Task:
Return the data below exactly, please, but drop the pictures.

Provided information:
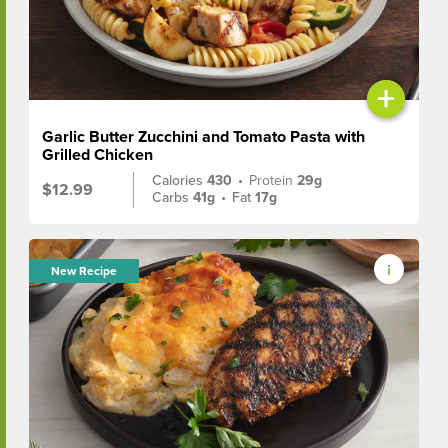
+
Garlic Butter Zucchini and Tomato Pasta with
Grilled Chicken
Calories
430
•
Protein
29g
$12.99
Carbs
41g
•
Fat
17g
New Recipe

Task result:
+
Garlic Butter Zucchini and Tomato Pasta with
Grilled Chicken
Calories
430
•
Protein
29g
$12.99
Carbs
41g
•
Fat
17g
New Recipe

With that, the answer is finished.